Dr. Allen Weiss, president and chief executive officer of the NCH Healthcare System in Collier County, said the goal of the Medicaid program needs to be getting the right health care at the right time to patients.
"I don't know if legislative rules that seem arbitrary will give better access and value, and value is defined as quality divided by cost," Weiss said.
He said 5 percent of Americans consume 50 percent of medical care due largely to chronic medical conditions. Changing that dynamic, a huge undertaking, is what needs to be addressed, he said.
"The solution is to manage their care," Weiss said, adding that NCH is striving to do that with its physicians and hospital services. "I think we will try to manage these patients so they won't need to end up in the emergency room. It's better for them and it's better for Medicaid."
The publicly operated Lee Memorial Health System in Lee County had more than 2,100 Medicaid patients who went to the emergency room six or more times in 2011, according to Mary Briggs, spokeswoman for the system.
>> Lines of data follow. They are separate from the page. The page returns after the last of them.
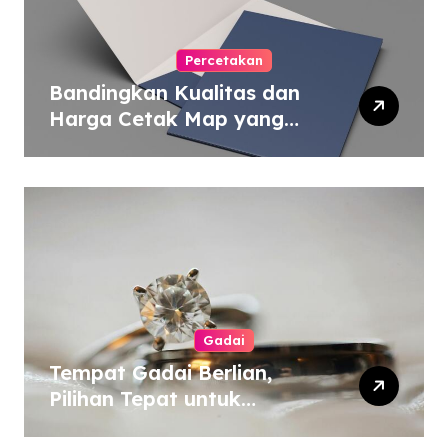
Percetakan
Bandingkan Kualitas dan
Harga Cetak Map yang
Murah atau Mahal
Gadai
Tempat Gadai Berlian,
Pilihan Tepat untuk
Kebutuhan Dana Darurat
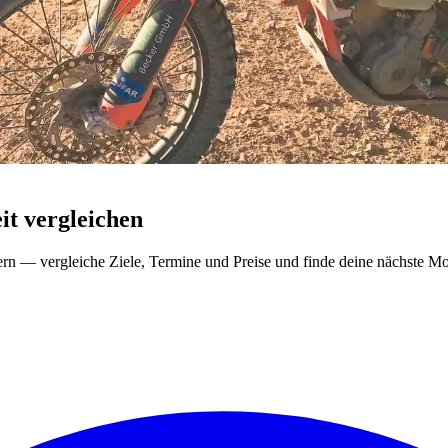
t vergleichen
ern — vergleiche Ziele, Termine und Preise und finde deine nächste Mo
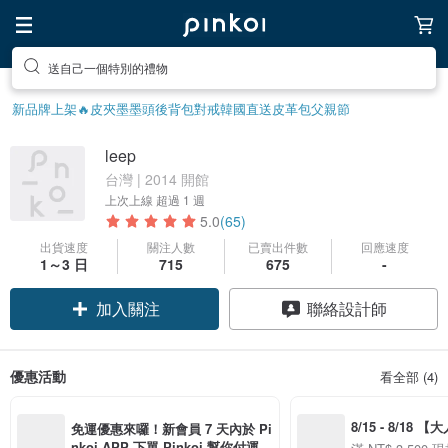
送自己一個特別的禮物
新品牌上架🔥
皮夾
墨墨頭後背包
對戒
韓國直送皮革包
父親節
leep
台灣 | 2014 開館
上次上線
超過 1 週
5.0
(65)
出貨速度
關注人數
已賣出件數
回應速度
1～3 日
715
675
-
加入關注
聯絡設計師
優惠活動
看全部 (4)
8/15 - 8/18 
免運優惠來囉！新會員 7 天內於 Pi
季】滿 NT$3500
nkoi APP 下單 Pinkoi 幫你付運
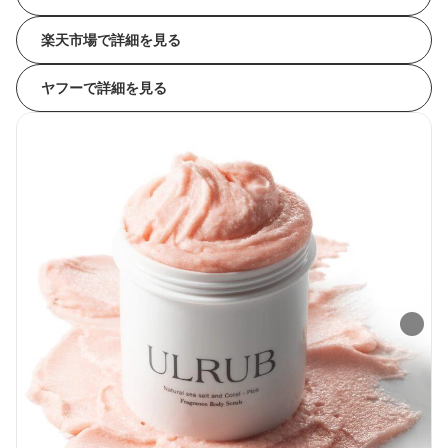
楽天市場で詳細を見る
ヤフーで詳細を見る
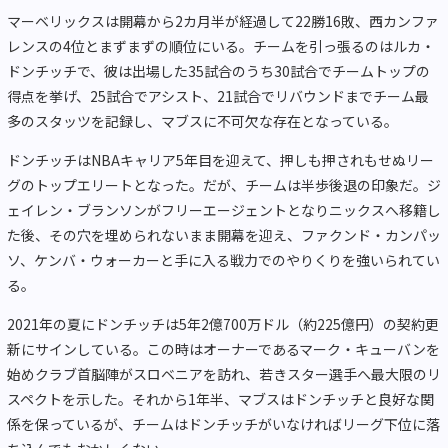
マーベリックスは開幕から2カ月半が経過して22勝16敗、西カンファ
レンスの4位とまずまずの順位にいる。チームを引っ張るのはルカ・
ドンチッチで、彼は出場した35試合のうち30試合でチームトップの
得点を挙げ、25試合でアシスト、21試合でリバウンドまでチーム最
多のスタッツを記録し、マブスに不可欠な存在となっている。
ドンチッチはNBAキャリア5年目を迎えて、押しも押されもせぬリー
グのトップエリートとなった。だが、チームは半歩後退の印象だ。ジ
ェイレン・ブランソンがフリーエージェントとなりニックスへ移籍し
た後、その穴を埋められないまま開幕を迎え、ファクンド・カンパッ
ソ、ケンバ・ウォーカーと手に入る戦力でのやりくりを強いられてい
る。
2021年の夏にドンチッチは5年2億700万ドル（約225億円）の契約更
新にサインしている。この時はオーナーであるマーク・キューバンを
始めクラブ首脳陣がスロベニアを訪れ、若きスター選手へ最大限のリ
スペクトを示した。それから1年半、マブスはドンチッチと良好な関
係を保っているが、チームはドンチッチがいなければリーグ下位に落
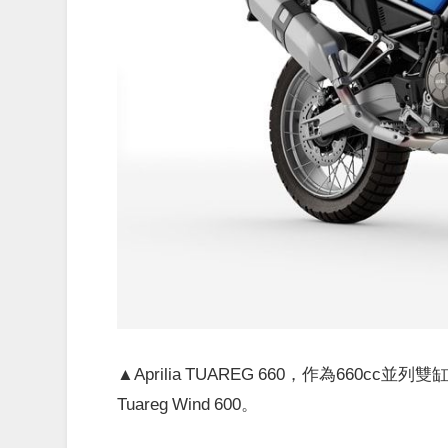
▲Aprilia TUAREG 660，作為660
Tuareg Wind 600。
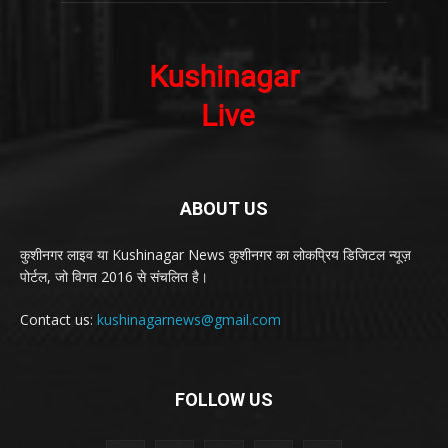
ABOUT US
कुशीनगर लाइव या Kushinagar News कुशीनगर का लोकप्रिय डिजिटल न्यूज़
पोर्टल, जो विगत 2016 से संचलित है।
Contact us:
kushinagarnews@gmail.com
FOLLOW US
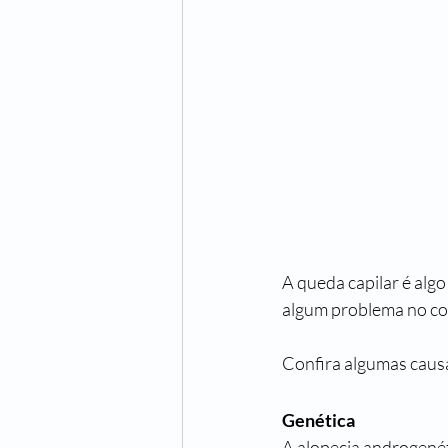
A queda capilar é al
algum problema no co
Confira algumas causa
Genética
A alopecia androgenét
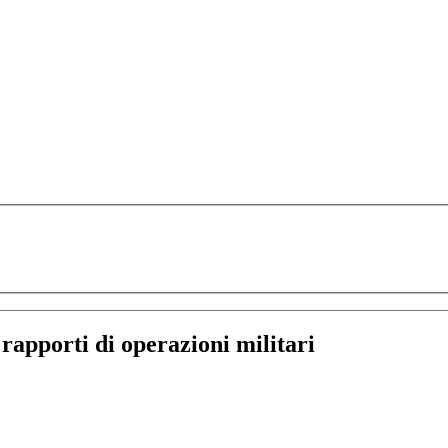
:
rapporti di operazioni militari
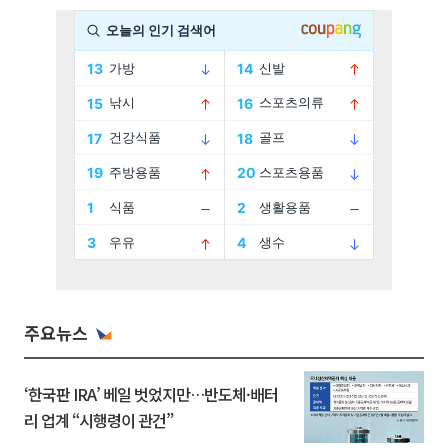
주요뉴스
‘한국판 IRA’ 베일 벗었지만…반도체·배터
리 업계 “시행령이 관건”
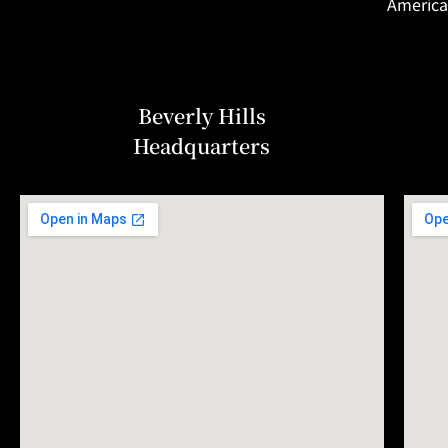
America
Beverly Hills
Headquarters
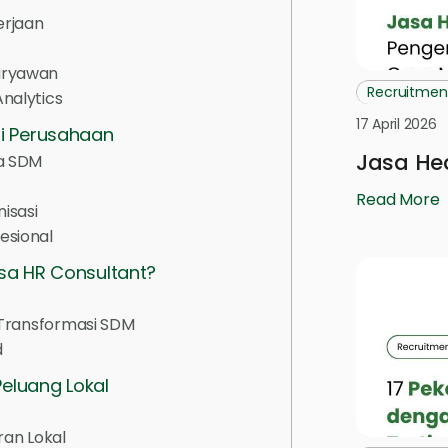
erjaan
aryawan
Recruitmen
nalytics
17 April 2026
i Perusahaan
Jasa Hea
ya SDM
Read More
isasi
esional
sa HR Consultant?
u Transformasi SDM
d
eluang Lokal
an Lokal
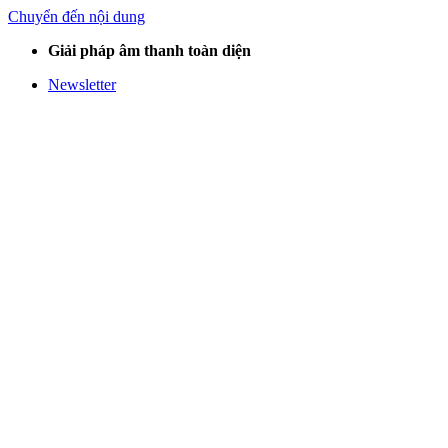
Chuyển đến nội dung
Giải pháp âm thanh toàn diện
Newsletter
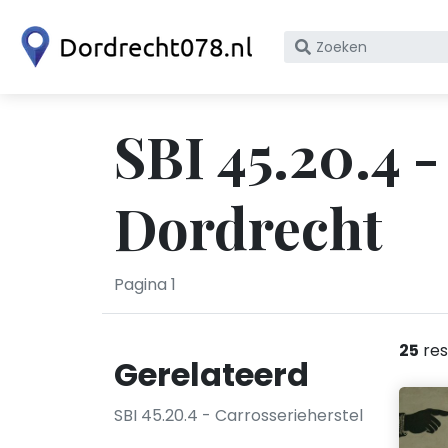
Zoek
op
bedrijfsnaam
of
SBI 45.20.4 -
KvK
nummer
Dordrecht
Pagina 1
25
res
Gerelateerd
SBI 45.20.4 - Carrosserieherstel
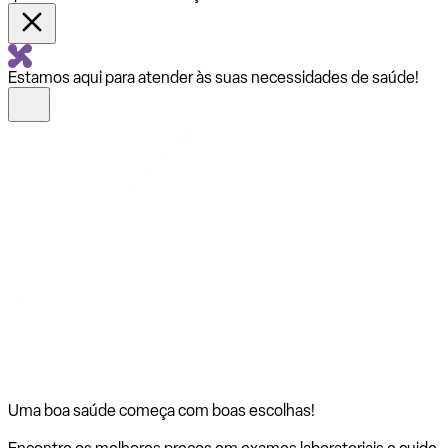
Estamos aqui para atender às suas necessidades de saúde!
Uma boa saúde começa com
boas escolhas!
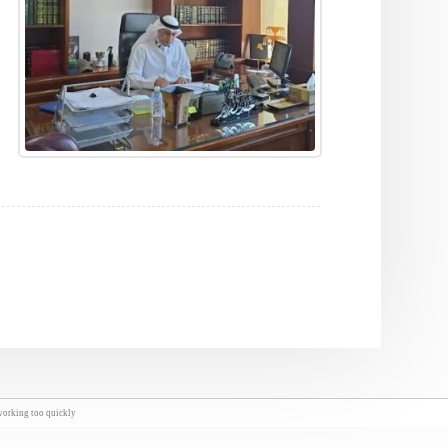
orking too quickly.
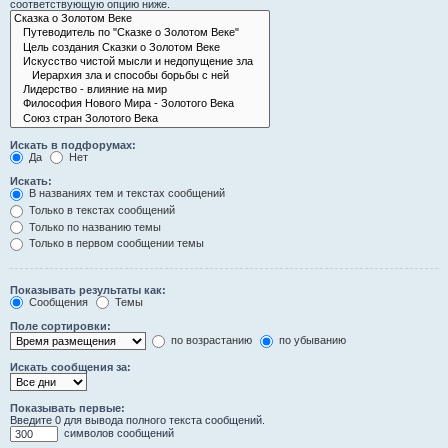
соответствующую опцию ниже.
Искать в подфорумах:
Да
Нет
Искать:
В названиях тем и текстах сообщений
Только в текстах сообщений
Только по названию темы
Только в первом сообщении темы
Показывать результаты как:
Сообщения
Темы
Поле сортировки:
по возрастанию
по убыванию
Искать сообщения за:
Показывать первые:
Введите 0 для вывода полного текста сообщений.
символов сообщений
That was about 6 percent of the total 36,000 Medicaid patients who went to the emergency room that year.
Lee Memorial, in conjunction with the United Way, opened medical clinics in Dunbar and North Fort Myers in 2011. The intent is providing essential primary care to the needy in those communities and to lower emergency room visits.
Dr. Carrie Gittings, one of the physicians at the clinics, said in trying to get a new patient's chronic medical condition under control, a patient may be seen more than twice a month. After that, they should require fewer visits.
She has mixed feelings about the state's plan to limit physician visits.
"I think the impact of the limits is not going to hit a lot of patients but the ones who will be hit are the sickest," she said.
Expecting that state lawmakers would move forward with the changes, Florida CHAIN asked the federal Centers for Medicare and Medicaid to reject the state's plans. The group was joined by the Florida Center for Fiscal and Economic Policy, the Florida Public Interest Research Group, two unions and the state NAACP, among others.
"The proposed reductions in the amount of services that recipients can receive are dangerous, unjustifiable, and undermine the purpose of the Medicaid program," the consumers' groups wrote to CMS.
In addition, the group pointed out that state officials have no clear determination of how many Medicaid patients would be affected.
Legislative staff put the number at 38,000 while another figure was 90,000 patients would be affected by the two-visit limit to doctors.
About 677,400 patient visits to emergency rooms would be absorbed by hospitals under the six-visit limit per-year reimbursement rule.
Another concern is that no exceptions to the limits are offered based on a patient's medical condition.